L’inchiesta sul “sistema Ferraro”
L’indagine della DDA di Napoli, attualmente, ruota attorno alla figura dell’imprenditore dei rifiuti Nicola Ferraro, ex consigliere regionale già condannato in via definitiva per concorso esterno in camorra. Ferraro è finito nuovamente in carcere nell’ambito della stessa inchiesta che ha coinvolto l’amministrazione di Arienzo. Gli investigatori ritengono che Ferraro avesse costruito un sistema capace di influenzare la politica locale tramite la promessa di voti e finanziamenti elettorali. In cambio avrebbe così ottenuto appalti e favori amministrativi.
In particolare, Giuseppe Guida è accusato di corruzione per aver ricevuto sostegno elettorale da Ferraro in cambio dell’aggiudicazione dell’appalto per la raccolta dei rifiuti solidi urbani ad Arienzo. Le accuse dovranno essere accertate nei successivi gradi di giudizio, ma il quadro delineato dagli investigatori è stato ritenuto sufficientemente grave da giustificare lo scioglimento dell’amministrazione comunale.
Un territorio ancora fragile
Il caso del Comune di Arienzo conferma quanto il territorio casertano continui ad essere particolarmente vulnerabile alle infiltrazioni della criminalità organizzata nella pubblica amministrazione. Negli ultimi anni, infatti, diversi comuni della provincia sono stati commissariati per motivi analoghi. Un segnale di una presenza dei clan ancora fortemente radicata nel tessuto economico e politico locale. Lo scioglimento del Comune non è soltanto una misura amministrativa, ma anche un duro colpo per la fiducia dei cittadini nelle istituzioni.

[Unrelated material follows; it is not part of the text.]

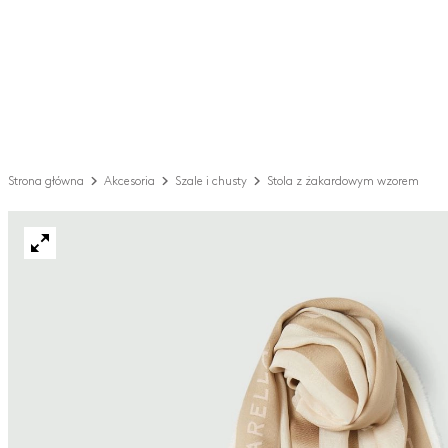
Strona główna
Akcesoria
Szale i chusty
Stola z żakardowym wzorem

Quando emergono sospetti di collegamenti tra politica e criminalità organizzata, a essere compromessa è soprattutto la credibilità dello Stato sul territorio. Sarà difficile, poi, riacquistarla nel giro di poco tempo. Nel frattempo, restano aperte le indagini per comprendere al meglio eventuali coinvolgimenti, al fine di evitare che riemergano, in futuro, situazioni di questo tipo.